Chroniques

Label marocanité : deux films, une même indigestion

© D.R

C’est ce qui devrait nous interpeller face au surprenant engouement que charrie le film «des Hommes et des Dieux» qui cartonne en France. Il en est, à ce jour, à plus d’un million trois cent mille spectateurs après 3 semaines d’exploitation. Une moyenne de 68.000 spectateurs par jour.
Filmé à Azrou, dans de magnifiques paysages de cèdres, le film relève de l’épure. Son succès est d’autant plus déroutant qu’il est austère comme un monastère, délicat comme les mains d’un moine. Il traite toutefois d’une tragique affaire. Celle des 7 moines de Tibéhirine qui, en Algérie de 1996, furent enlevés et décapités, semble-t-il, par les féroces islamistes du GIA. Si le conditionnel s’impose, c’est parce qu’une autre thèse ravitaille le doute en suggérant l’implication, dans cette ignominie, des services algériens. Il reste qu’à l’époque le refus des moines, malgré l’insistance des autorités françaises, de quitter leurs ouailles et le territoire algérien malgré une menace patente, a donné à l’épisode une dimension christique et sacrificielle. Une coïncidence peut en dire long sur l’âme obscure d’une nation. La sortie, presque en même temps  du film de Bouchareb, « Hors-la-loi » met en relief un contraste mystérieux. Attendu comme un gros succès, porté par trois stars de la diversité dont deux vedettes françaises d’origine marocaine : Debouzze et Zem, le film ne semble pas, pour l’instant, rencontrer son public.  Comme le premier, il a comme fond du décor les rapports indigestes entre la France et l’Algérie.
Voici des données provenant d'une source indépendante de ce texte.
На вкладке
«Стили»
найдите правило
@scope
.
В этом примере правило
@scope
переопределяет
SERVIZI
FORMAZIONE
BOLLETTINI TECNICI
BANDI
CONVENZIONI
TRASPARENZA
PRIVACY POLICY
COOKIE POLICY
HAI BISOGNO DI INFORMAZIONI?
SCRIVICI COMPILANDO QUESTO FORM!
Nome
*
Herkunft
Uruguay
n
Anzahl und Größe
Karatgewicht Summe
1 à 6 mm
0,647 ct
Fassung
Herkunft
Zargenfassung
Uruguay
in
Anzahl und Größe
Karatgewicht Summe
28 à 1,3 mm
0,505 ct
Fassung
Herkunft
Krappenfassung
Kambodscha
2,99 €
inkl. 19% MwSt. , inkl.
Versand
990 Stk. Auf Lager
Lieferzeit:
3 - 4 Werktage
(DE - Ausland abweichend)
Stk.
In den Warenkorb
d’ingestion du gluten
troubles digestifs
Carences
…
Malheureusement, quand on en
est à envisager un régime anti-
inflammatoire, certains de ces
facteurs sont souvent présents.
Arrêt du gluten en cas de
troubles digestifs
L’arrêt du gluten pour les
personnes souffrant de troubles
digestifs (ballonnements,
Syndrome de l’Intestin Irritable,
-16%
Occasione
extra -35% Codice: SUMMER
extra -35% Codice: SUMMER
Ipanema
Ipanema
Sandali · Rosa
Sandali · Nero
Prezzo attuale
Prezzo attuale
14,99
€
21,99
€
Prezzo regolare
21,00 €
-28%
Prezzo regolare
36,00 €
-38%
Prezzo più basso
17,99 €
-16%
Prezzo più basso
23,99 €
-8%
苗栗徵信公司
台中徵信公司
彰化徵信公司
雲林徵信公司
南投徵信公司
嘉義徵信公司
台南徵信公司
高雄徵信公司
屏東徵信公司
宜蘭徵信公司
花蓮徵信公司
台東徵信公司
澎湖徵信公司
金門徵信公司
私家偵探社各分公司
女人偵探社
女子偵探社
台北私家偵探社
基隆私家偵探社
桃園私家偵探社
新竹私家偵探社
Hors-la-loi, lui, revient sur les massacres de Sétif. Il a, à la différence du film sur les moines, bénéficié d’un gros battage médiatique. Précédé d’un soupçon sulfureux échafaudé par les rapatriés d’Algérie et autres maghrebophobes qui trustent les partis d’extrême droite française, le film a bénéficié d’une publicité démesurée et gratuite. Celle-ci débutera par une présentation contestée, hors compétition, à Cannes, et jusqu’à sa sortie, connaîtra une actualité ponctuée par des manifestations hostiles. Couvertes par les grands médias et pilotées par quelques députés sarkozystes, ces manifestations houspillaient l’œuvre pour son révisionnisme l’accusant de tripatouillages historiques. Sans compter le buz sur la toile. Pourtant, le jour de sa sortie, le film a trébuché sur un box-office médiocre avec une présence moyenne de 20 personnes par salle de projection. Adhésions massives pour l’un, réticences pour ne pas dire rejet pour l’autre participent des deux facettes d’une même pièce, celle de la lésion mémorielle entre la France et l’Algérie. A méditer.